TMJ or TMJD (Temporomandibular Joint Disorders) can cause jaw pain, facial pain, neck pain, headaches, as well as, popping and clicking in the jaw while yawning, chewing, or even talking. TMJ disorders have a number of causes such as a previous injury to the jaw, arthritis, and muscle fatigue from an improper bite leading to clenching and grinding of the teeth
Most cases of TMJ disorders can be treated non-surgically with occlusal splint therapy, a bite adjustment, or a combination of these two therapies.
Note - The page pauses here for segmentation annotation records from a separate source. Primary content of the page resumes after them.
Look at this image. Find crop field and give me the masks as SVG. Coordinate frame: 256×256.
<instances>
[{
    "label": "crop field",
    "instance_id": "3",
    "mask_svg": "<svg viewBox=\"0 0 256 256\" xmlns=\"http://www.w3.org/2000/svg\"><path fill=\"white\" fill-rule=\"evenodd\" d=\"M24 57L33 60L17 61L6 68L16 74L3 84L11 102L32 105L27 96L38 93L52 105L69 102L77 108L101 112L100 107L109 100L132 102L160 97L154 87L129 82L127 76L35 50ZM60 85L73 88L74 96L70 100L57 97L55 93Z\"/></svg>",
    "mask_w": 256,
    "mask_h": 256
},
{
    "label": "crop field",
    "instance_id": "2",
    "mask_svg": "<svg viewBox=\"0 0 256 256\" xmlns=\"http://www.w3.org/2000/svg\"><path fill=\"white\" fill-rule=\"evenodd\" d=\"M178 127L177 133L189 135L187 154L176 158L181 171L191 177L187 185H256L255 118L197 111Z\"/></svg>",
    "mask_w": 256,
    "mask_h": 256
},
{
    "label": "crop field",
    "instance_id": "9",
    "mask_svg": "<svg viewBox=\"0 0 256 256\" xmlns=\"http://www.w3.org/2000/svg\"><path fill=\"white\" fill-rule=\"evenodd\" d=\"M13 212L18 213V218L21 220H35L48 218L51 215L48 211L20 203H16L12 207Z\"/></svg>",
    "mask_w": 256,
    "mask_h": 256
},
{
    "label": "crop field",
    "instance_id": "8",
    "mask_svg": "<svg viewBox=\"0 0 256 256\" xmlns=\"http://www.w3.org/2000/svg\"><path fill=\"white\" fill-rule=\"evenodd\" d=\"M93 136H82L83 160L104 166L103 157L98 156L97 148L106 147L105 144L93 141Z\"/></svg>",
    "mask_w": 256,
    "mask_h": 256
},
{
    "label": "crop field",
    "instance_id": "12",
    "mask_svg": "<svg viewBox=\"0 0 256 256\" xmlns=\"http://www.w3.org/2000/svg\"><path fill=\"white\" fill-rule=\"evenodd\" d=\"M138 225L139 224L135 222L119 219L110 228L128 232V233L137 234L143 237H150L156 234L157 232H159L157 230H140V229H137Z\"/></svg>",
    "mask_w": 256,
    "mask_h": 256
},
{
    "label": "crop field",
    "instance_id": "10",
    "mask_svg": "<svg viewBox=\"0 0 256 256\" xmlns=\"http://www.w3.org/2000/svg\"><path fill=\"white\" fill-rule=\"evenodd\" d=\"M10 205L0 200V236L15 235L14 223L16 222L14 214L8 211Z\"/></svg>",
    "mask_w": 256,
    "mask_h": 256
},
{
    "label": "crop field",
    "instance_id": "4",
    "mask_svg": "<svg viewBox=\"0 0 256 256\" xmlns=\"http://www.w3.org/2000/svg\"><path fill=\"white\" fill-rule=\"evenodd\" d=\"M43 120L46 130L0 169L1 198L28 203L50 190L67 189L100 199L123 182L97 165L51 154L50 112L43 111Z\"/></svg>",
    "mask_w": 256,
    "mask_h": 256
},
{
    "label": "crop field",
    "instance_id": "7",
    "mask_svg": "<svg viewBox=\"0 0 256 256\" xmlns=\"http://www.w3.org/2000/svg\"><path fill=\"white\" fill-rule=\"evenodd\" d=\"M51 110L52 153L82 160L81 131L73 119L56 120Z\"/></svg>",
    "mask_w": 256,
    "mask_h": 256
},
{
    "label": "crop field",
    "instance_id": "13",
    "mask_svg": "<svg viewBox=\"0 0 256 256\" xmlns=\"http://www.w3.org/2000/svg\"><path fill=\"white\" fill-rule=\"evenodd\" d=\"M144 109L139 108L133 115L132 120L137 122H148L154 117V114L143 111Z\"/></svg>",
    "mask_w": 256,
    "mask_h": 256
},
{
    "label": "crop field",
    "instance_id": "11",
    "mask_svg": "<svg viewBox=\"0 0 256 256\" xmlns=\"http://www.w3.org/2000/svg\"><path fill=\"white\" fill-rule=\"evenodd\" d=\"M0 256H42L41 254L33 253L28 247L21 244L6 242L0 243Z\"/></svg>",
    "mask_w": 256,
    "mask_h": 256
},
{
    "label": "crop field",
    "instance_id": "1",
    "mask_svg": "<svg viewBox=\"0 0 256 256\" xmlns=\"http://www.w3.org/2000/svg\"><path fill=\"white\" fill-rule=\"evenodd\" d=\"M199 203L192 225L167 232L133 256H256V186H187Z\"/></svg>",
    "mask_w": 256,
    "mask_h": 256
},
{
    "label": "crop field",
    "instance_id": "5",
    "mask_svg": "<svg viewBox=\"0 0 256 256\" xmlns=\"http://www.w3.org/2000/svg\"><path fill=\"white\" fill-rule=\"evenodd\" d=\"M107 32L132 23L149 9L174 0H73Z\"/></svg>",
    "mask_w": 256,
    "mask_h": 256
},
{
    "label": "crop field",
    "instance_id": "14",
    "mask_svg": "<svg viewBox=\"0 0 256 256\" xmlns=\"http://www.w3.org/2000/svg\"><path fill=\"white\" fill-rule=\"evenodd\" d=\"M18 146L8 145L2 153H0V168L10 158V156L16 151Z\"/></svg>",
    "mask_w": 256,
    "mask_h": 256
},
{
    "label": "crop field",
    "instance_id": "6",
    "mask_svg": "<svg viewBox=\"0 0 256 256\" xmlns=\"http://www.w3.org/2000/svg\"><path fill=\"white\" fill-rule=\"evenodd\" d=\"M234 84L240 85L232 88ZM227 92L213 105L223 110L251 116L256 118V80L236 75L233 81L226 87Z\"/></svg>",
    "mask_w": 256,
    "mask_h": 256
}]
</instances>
An occlusal splint is sometimes referred to as a night guard and is made of a Hard Plastic. Soft plastic night guards are not indicated for TMJ therapy. The idea behind this is that the teeth are preventing the lower jaw from reaching its proper rest position. The splint prevents interference caused by the teeth and allows the jaw and TMJ to be in alignment with the skull and thus relieving the joint of stress and the muscles of fatigue. Some cases of TMJ disorder do require surgical intervention but are usually a last resort.